Esperé. Insomne,
más despierto que nunca. Permití a la noche florecer.
Disipada la luz
avancé en silencio, mi plan: huir, a costa de la vida si es preciso.
Hice un paneo
ligero. Un aroma enrarecía el aire, ansiedad, puede que miedo. Sabiéndome fuera
de la vista del encerrador y sin un carcelero que truncase el camino, recordé
lo tantas veces planeado: correría al túnel y de ahí hasta donde el aliento lo
permitiese. Me lancé en la más endemoniada de las carreras, salté al túnel
y de allí al intrincado camino circular
y corrí con todas las fuerzas bajando la cabeza en un reflejo instintivo, casi
aerodinámico, hasta quedar en la
posición de un proyectil.
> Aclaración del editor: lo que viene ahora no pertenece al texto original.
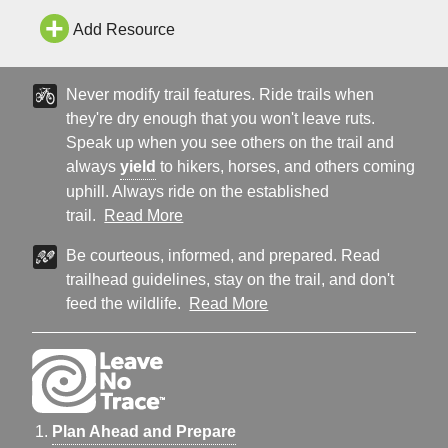
Add Resource
Never modify trail features. Ride trails when
they're dry enough that you won't leave ruts.
Speak up when you see others on the trail and
always
yield
to hikers, horses, and others coming
uphill. Always ride on the established
trail.
Read More
Be courteous, informed, and prepared. Read
trailhead guidelines, stay on the trail, and don't
feed the wildlife.
Read More
Plan Ahead and Prepare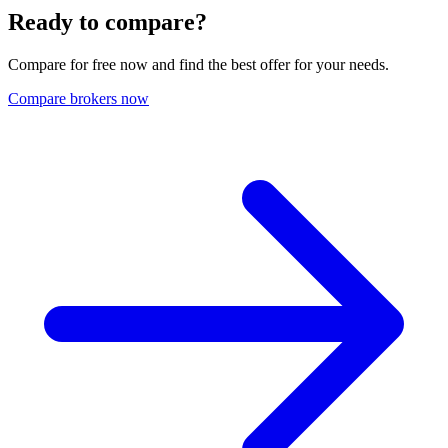
Ready to compare?
Compare for free now and find the best offer for your needs.
Compare brokers now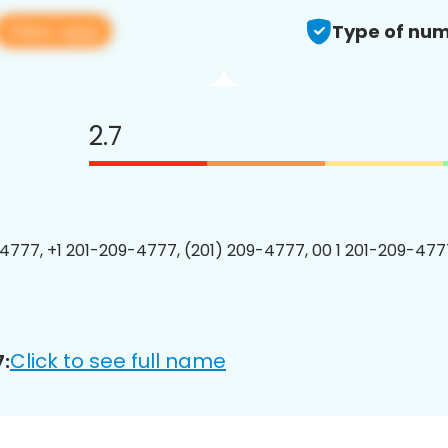
View app
Type of num
2.7
4777, +1 201-209-4777, (201) 209-4777, 00 1 201-209-4777
Click to see full name
:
Poseso de esa furia y ya sin energías, caí extenuado,
con la respiración enloquecida. Abrí los ojos. Fue el terror: tras la fuga
ocurría lo imposible, la cama, la celda y la cárcel me seguían.
Aterrado me
levanté, presa de indecibles temores, corrí, nuevamente. Sucumbí de nuevo, no daba
crédito a mis ojos: sin importar cuánto corriese, cama, celda y encierro me seguían.
Confuso, desesperado,
me di a la fuga una y otra vez, a lo largo de la noche. Caí, rendido, agotado. Agonizante
no abrí los ojos para no ver (cama, celda y encierro seguían allí).
Una luz,
todopoderosa, se encendió iluminándolo todo. Corrí de nuevo. Se oyó potente la
monstruosa voz del encerrador:
“Amor, ven a
ver: la ardilla ya descubrió para qué sirve la ruedita”.